Cut back fuels... That means trees and growth 200' feet around structures.... It won't get done and Painted Cave structures will continue to burn down.

MountainMan4865 Jan 16, 2019 08:41 PM
New Wildfire Protection Plan for San Marcos Pass

I am baffled by your comment. Aside from two structure fires (a garage in 1984, and a building on Laurel Springs Ranch) to my knowledge, nothing else has burned in Painted Cave since the Coyote Fire in 1963, which was a back fire operation during that fire. There was the Lookout Fire, but that didn't burn any structures. The Painted Cave Fire never got to Painted Cave and started above the Trout Club on Old San Marcos. Our insurance rates certainly went up, due to the unfortunate name of the fire, but there was no property loss up here. What is it that you are referring to?

a-1566425786 Jan 16, 2019 04:44 PM
New Wildfire Protection Plan for San Marcos Pass

More Mesa - Hope Ranch plan? Huge population involved up Puente from Hollister. Dense. Everyone should be prepared in this new reality of wildfire. Ask the question: If I am unable to evacuate (and no help coming), what am I prepared to do on my own?

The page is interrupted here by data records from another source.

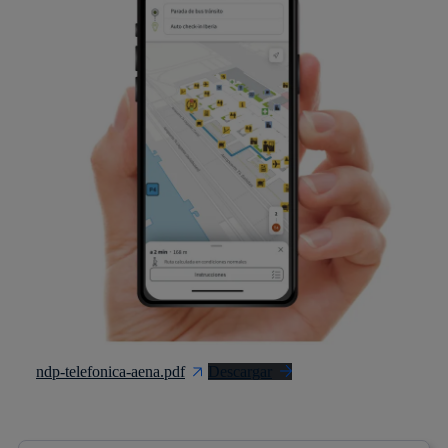
ndp-telefonica-aena.pdf
Descargar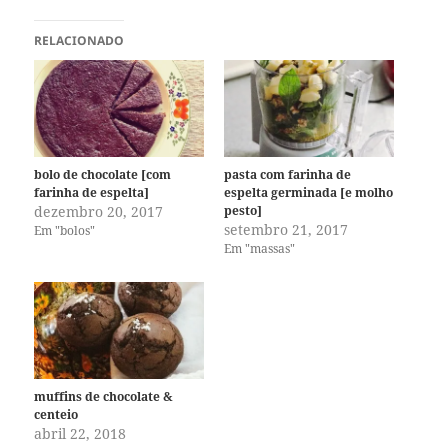
RELACIONADO
bolo de chocolate [com
pasta com farinha de
farinha de espelta]
espelta germinada [e molho
dezembro 20, 2017
pesto]
setembro 21, 2017
Em "bolos"
Em "massas"
muffins de chocolate &
centeio
abril 22, 2018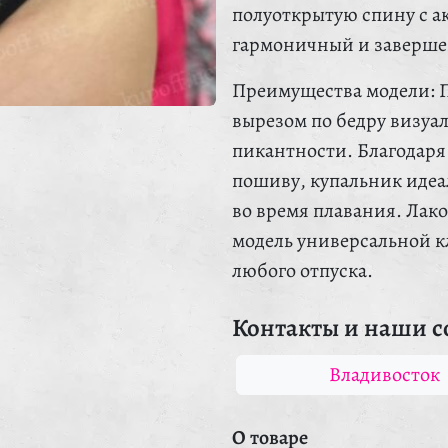
полуоткрытую спину с а
гармоничный и заверше
Преимущества модели: 
вырезом по бедру визуа
пикантности. Благодаря
пошиву, купальник идеа
во время плавания. Лако
модель универсальной кл
любого отпуска.
Контакты и наши с
Владивосток
О товаре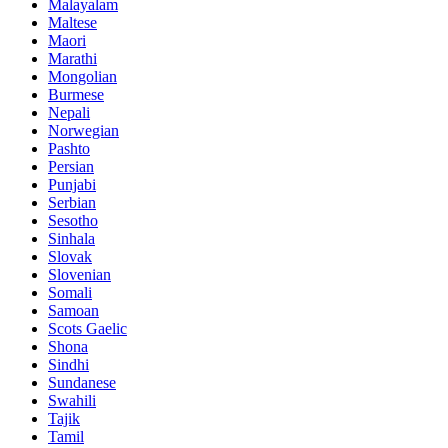
Malayalam
Maltese
Maori
Marathi
Mongolian
Burmese
Nepali
Norwegian
Pashto
Persian
Punjabi
Serbian
Sesotho
Sinhala
Slovak
Slovenian
Somali
Samoan
Scots Gaelic
Shona
Sindhi
Sundanese
Swahili
Tajik
Tamil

PitMix Jan 16, 2019 02:48 PM
New Wildfire Protection Plan for San Marcos Pass

See the information provided on the plan and how residents and environmentalists felt about it in one of the recent issues of the Indy. Fire fighters want really big cleared areas around development but other people think we should focus on retrofitting homes to survive ember-driven fires.